This post was written by Janelle Weaver, PhD, a freelance writer
Lymphoma is the most common blood cancer in the United States and is responsible for about 20,000 deaths each year. This type of cancer begins in white blood cells called lymphocytes, which normally play an important role in the immune system by recognizing and responding to pathogens such as bacteria and viruses. To control infections, these cells must multiply in a process that depends on a protein called MALT1. But when inappropriately activated, MALT1 drives the survival of lymphoma cells, underscoring the need to monitor the activity of this protein to develop novel diagnostic tests and facilitate drug discovery.

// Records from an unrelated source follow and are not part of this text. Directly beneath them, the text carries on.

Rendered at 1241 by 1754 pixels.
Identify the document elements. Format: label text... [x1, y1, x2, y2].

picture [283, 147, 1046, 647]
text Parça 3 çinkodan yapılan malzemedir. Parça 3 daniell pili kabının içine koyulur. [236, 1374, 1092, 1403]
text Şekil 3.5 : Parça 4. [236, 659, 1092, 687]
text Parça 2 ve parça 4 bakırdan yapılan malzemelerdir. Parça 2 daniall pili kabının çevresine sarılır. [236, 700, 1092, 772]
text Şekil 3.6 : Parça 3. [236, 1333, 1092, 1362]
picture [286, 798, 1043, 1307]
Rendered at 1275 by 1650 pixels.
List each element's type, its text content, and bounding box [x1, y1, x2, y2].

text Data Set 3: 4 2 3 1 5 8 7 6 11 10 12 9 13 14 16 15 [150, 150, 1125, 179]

Sanford-Burnham researchers have made substantial progress toward this goal by developing activity-based probes that selectively label the active form of MALT1. As reported recently in Chemistry & Biology, the probes allow researchers to trace MALT1’s activity profile and study the function of this important protein, paving the way for the development of next-generation diagnostic tools and therapies.
“MALT1 represents a promising therapeutic target because it is a key regulator of immune-cell activation and it promotes the survival of distinct aggressive lymphomas. But until now, a reliable tool to detect this protein in lymphoma cells was missing,” said senior study author Guy Salvesen, PhD, dean of the Sanford-Burnham Graduate School of Biomedical Sciences and professor in our NCI-designated Cancer Center. “The activity-based probes we developed represent powerful chemical tools to measure cellular MALT1 activation, determine the efficacy of small-molecule inhibitors, and classify lymphomas based on MALT1 activity status. In the end, this could translate into more-accurate diagnostic tests that greatly facilitate therapeutic decisions.”

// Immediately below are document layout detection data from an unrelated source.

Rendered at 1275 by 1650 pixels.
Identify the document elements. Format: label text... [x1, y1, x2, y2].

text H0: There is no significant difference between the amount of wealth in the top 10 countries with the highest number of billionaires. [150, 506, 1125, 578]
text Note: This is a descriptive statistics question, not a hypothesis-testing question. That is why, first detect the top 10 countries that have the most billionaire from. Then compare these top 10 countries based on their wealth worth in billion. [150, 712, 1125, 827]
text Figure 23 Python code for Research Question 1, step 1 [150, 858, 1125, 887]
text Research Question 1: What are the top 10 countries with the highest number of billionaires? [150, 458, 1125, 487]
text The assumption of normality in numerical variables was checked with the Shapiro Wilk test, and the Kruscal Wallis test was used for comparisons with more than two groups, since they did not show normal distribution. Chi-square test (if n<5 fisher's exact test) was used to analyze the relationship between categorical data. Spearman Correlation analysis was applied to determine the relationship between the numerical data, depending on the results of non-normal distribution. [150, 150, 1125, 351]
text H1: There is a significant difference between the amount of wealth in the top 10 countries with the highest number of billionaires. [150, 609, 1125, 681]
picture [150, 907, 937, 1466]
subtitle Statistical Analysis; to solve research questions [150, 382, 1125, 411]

Promising probes To develop the new probes, Salvesen teamed up with Matthew Bogyo, PhD, professor of pathology and of microbiology and immunology at the Stanford School of Medicine, and Marcin Drag, PhD, associate professor of bioorganic chemistry at the Wroclaw University of Technology in Poland. The probes consist of a peptide sequence that determines enzyme selectivity, an electrophilic warhead that irreversibly inhibits the targeted enzyme, and a label that allows detection and activity monitoring. The researchers demonstrated that the imaging probes specifically bind to the active site on MALT1 and can differentiate between active and inactive MALT1 in a lymphoma cell line. The new approach is sensitive enough to detect small but potentially important effects involving MALT1 activity.
In an independent study also published in Chemistry & Biology, Daniel Krappmann of the German Research Center for Environmental Health and his team also developed activity-based probes to detect active MALT1 in tumor cell lines and biopsies. The researchers demonstrated that these probes could help to foster drug discovery by determining the efficacy of MALT1 inhibitors.
Moving forward, the activity-based probes may shed new light on the role of MALT1 in lymphoma as well as autoimmune diseases such as multiple sclerosis, which occurs when the body’s own immune cells attack the nervous system and cause symptoms such as painful muscle spasms, loss of vision, and trouble chewing and swallowing. MALT1 activity is enhanced in immune cells in a mouse model of multiple sclerosis, and MALT1 deficiency protects mice from this disease, suggesting that MALT1 inhibition may be used to treat autoimmune diseases in humans.
“Activity-based probes will help us develop diagnostic tests for lymphomas and inflammatory diseases that are dependent on inappropriate activation of MALT1, allowing for more directed therapy against this protein,” Salvesen said. “Moreover, the tool could be used to monitor patient responses to pharmacological inhibitors that target the MALT1 pathway, helping clinicians fine-tune their treatment strategy to increase the likelihood of positive patient outcomes.”